[ASSIGNMENT]: Across the records, find how many lines include the string "minor" and answer with only the figure.

[SOURCE MATERIAL]:
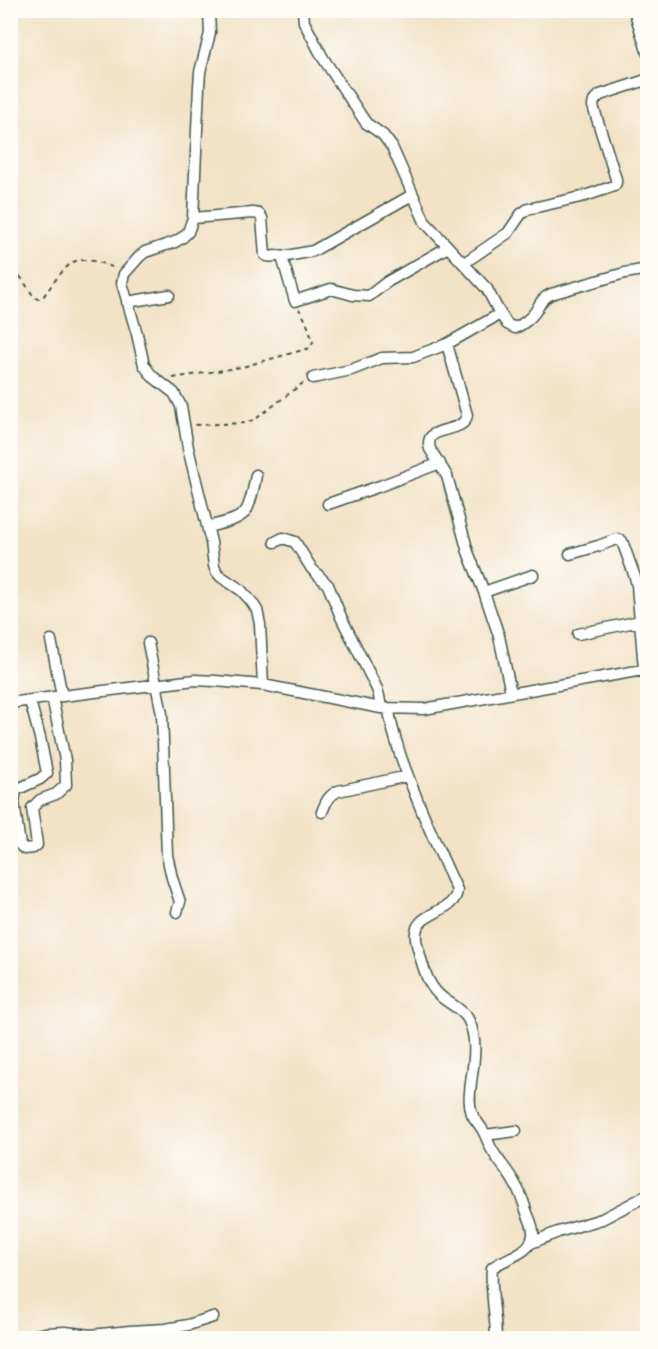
<svg xmlns="http://www.w3.org/2000/svg" width="658" height="1349" font-family="'Libre Caslon Text',serif">
	<rect width="100%" height="100%" fill="#fdfcf7"/>
	<filter id="ink" filterUnits="userSpaceOnUse"><feTurbulence type="fractalNoise" baseFrequency=".0167" numOctaves="2"/><feDisplacementMap in="SourceGraphic" scale="12" xChannelSelector="R" yChannelSelector="G"/><feConvolveMatrix kernelMatrix="1 2 1 2 8 2 1 2 1" color-interpolation-filters="sRGB"/></filter>
	<filter id="wash" filterUnits="userSpaceOnUse"><feTurbulence type="fractalNoise" baseFrequency=".008" numOctaves="4" result="noise"/><feDisplacementMap in="SourceGraphic" scale="24" xChannelSelector="R" yChannelSelector="G"/><feGaussianBlur stdDeviation="1.35" result="paint"/><feColorMatrix in="noise" values="0 0 0 0 0 0 0 0 0 0 0 0 0 0 0 0 0 1.4 0 .05"/><feComposite in="paint" operator="in"/></filter>
	<g filter="url(#wash)">
		<rect width="100%" height="100%" fill="#f2e2c6"/>
	</g>
	<g filter="url(#ink)">
		<g fill="none" stroke-linecap="round" stroke-linejoin="round">
			<g stroke="#3f564a" stroke-width="13">
				<path id="minor" d="M209 10 210 33 200 72 199 86 193 218 188 232 183 237 175 242 145 252 140 256 124 274 122 283 137 334 144 365 152 376 174 393 181 406 188 448 211 542 214 566 216 571 220 576 241 590 251 601 257 610 260 624 263 685
					M303 10 304 22 323 58 366 123 383 135 392 147 425 222 487 289 498 310 507 324 515 328C522 325 531 318 535 312 540 304 542 298 551 294L625 273 648 269
					M634 10 648 54
					M193 218 253 213 259 214 262 218 265 255C270 259 276 254 282 257L313 251 412 195
					M282 257 295 301 331 289 353 295 369 296 387 282 448 247
					M464 263 508 233 521 214 528 209 585 196 614 186 616 183V179L593 106 594 101 600 95 643 81 648 78
					M127 302 169 295
					M447 344 467 415C464 436 422 423 430 449L447 476 468 552 484 592 499 636 511 693
					M313 378 351 370 382 358 413 357 447 344 500 314
					M328 504 380 486 440 463
					M208 527C220 523 241 521 247 509 252 499 254 486 256 475
					M275 542 283 538 295 542 312 569 328 585 341 617 377 689 379 696 381 708
					M570 554 598 546 617 539 622 541 635 577 637 585 644 669 648 678
					M484 592 533 575
					M578 634 640 621
					M51 640 62 696
					M148 643 162 714 167 855 172 878 180 902 177 912
					M30 701 40 738 47 773 40 779 16 790 14 802 20 845 24 849 33 848 37 845 32 808 40 800 56 794 66 785 65 760 52 697
					M10 703 62 696 195 680 215 681 263 685 381 708 424 709 648 669
					M389 709C390 725 396 739 400 754 416 801 436 845 457 890 456 914 412 911 416 938 416 944 419 950 420 956 425 973 429 988 444 999 452 1005 463 1010 468 1019 478 1038 474 1062 471 1082 470 1093 468 1103 472 1114 475 1120 479 1124 482 1129 486 1135 488 1143 492 1150 499 1162 509 1172 515 1184 521 1193 524 1204 527 1213 530 1220 534 1228 533 1235 531 1254 504 1258 492 1268 490 1290 496 1316 496 1338
					M322 812C326 802 328 796 338 791L408 776
					M485 1135 516 1131
					M531 1243 558 1232 602 1219 648 1195
					M22 1338 45 1333 65 1332 91 1335 130 1331 166 1329 188 1325 213 1317"/>
			</g>
			<path stroke="#3f564a" stroke-width="2" stroke-dasharray="4.5 4.5" stroke-linecap="butt" d="M10 261 34 297 38 299 43 297C50 288 65 264 76 261 87 258 104 263 114 268
				M173 378 242 367 310 348 313 342 306 321 299 309
				M195 425 246 423 257 418 303 383"/>
			<use href="#minor" stroke="#fff" stroke-width="10"/>
		</g>
	</g>
	<rect width="658" height="1349" fill="none" stroke="#fdfcf7" stroke-width="36"/>
</svg>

[RESULT FOR THIS EXERCISE]: 2